Commonly recurs at the same location on the skin
May last from 10 to 14 days
They can be transmitted through contact
Triggers of Cold Sores:
Emotional and physical stress which may lower the immune system
Colds or other upper respiratory tract infections
Environmental stresses: the sun (including tanning beds) and wind exposure
Hormone changes eg. during menstruation
local trauma or injury to the skin around the lips
Symptoms prior to an outbreak:
fatigue the day before the recurrence of the cold sore
a tingling, numbness, or just a feeling of discomfort at the site of the outbreak before it arrives.

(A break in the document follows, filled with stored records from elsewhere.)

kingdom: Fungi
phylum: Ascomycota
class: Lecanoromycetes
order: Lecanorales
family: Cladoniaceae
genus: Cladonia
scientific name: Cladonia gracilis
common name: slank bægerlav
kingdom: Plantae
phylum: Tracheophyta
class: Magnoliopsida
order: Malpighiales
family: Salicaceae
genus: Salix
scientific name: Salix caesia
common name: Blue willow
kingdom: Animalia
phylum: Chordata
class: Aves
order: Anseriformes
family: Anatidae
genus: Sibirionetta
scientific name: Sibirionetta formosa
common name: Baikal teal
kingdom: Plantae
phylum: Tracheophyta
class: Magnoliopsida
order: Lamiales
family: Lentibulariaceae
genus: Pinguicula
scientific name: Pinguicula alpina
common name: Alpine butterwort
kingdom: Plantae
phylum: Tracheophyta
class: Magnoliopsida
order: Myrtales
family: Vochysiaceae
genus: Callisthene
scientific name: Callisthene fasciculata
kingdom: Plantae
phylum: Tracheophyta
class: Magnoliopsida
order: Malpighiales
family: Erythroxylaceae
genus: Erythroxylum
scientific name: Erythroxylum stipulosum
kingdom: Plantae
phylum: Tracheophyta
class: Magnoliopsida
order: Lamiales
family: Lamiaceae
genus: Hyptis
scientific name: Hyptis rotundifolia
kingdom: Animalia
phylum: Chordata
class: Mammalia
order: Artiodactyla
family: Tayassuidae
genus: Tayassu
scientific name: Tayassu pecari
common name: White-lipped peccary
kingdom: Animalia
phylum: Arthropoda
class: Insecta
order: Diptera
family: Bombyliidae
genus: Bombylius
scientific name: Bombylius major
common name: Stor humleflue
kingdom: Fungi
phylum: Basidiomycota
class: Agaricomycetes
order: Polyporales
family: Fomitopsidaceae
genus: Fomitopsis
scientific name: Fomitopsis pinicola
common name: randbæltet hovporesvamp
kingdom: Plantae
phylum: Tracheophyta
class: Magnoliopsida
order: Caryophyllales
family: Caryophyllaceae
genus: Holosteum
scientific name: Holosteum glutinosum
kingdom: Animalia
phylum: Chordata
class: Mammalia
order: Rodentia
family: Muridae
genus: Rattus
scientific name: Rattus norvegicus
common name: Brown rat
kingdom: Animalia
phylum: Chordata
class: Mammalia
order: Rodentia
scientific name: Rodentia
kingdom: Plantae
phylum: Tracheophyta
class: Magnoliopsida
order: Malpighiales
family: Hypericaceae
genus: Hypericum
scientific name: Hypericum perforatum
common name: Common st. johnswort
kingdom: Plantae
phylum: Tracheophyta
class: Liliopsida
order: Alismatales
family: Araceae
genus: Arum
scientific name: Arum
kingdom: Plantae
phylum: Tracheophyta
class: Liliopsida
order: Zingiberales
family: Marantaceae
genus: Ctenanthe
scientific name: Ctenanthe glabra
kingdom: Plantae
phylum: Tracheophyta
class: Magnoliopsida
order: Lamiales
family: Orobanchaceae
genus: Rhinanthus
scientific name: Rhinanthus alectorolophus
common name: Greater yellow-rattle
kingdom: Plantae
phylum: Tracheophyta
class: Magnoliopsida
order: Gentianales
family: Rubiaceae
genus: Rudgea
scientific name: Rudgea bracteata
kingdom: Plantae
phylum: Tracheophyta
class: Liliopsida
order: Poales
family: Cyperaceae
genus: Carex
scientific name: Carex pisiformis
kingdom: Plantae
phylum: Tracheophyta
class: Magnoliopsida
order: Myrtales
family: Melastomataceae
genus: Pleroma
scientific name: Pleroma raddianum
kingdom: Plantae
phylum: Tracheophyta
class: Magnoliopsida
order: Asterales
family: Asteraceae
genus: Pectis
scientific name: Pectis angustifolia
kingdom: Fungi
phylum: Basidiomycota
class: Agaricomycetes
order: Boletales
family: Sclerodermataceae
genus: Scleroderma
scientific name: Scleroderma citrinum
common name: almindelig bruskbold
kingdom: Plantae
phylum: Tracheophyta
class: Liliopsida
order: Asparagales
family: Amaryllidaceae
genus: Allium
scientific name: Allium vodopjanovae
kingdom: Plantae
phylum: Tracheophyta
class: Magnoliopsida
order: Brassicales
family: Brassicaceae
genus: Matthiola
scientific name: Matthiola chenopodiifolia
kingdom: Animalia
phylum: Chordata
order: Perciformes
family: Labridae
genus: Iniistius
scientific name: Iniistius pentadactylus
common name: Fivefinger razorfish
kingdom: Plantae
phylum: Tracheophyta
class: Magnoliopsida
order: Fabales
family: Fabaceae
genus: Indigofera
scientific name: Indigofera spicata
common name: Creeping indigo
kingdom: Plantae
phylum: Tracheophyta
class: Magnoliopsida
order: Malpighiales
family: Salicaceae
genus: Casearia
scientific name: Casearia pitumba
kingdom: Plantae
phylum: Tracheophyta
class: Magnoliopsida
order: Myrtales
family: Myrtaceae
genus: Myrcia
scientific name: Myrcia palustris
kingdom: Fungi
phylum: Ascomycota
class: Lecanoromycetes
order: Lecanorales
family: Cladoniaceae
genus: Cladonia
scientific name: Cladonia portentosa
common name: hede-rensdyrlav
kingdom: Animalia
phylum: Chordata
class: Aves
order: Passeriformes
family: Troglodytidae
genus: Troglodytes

a subtle tenderness or a sense of localized fullness or swelling in the skin at the location the outbreak will occur
Life Cycle of Cold Sores:
The inflammation stage – the skin may appear normal but there may be localized redness and swelling seen in response to the virus multiplying in the skin cells
The area is then very tender and small blisters appear to join together at the site of redness or inflammation. Some of the blisters may look like small red bumps.
The blisters break open and a moist sore can appear, this stage is the most painful
A scab forms over the sore which usually dry and eventually fall off. The cold sore is infectious until the scab falls off. It is important to keep the scab and sore clean because bacteria can get under that scab and cause infections.
The area may be slightly red for a couple of weeks as the skin heals.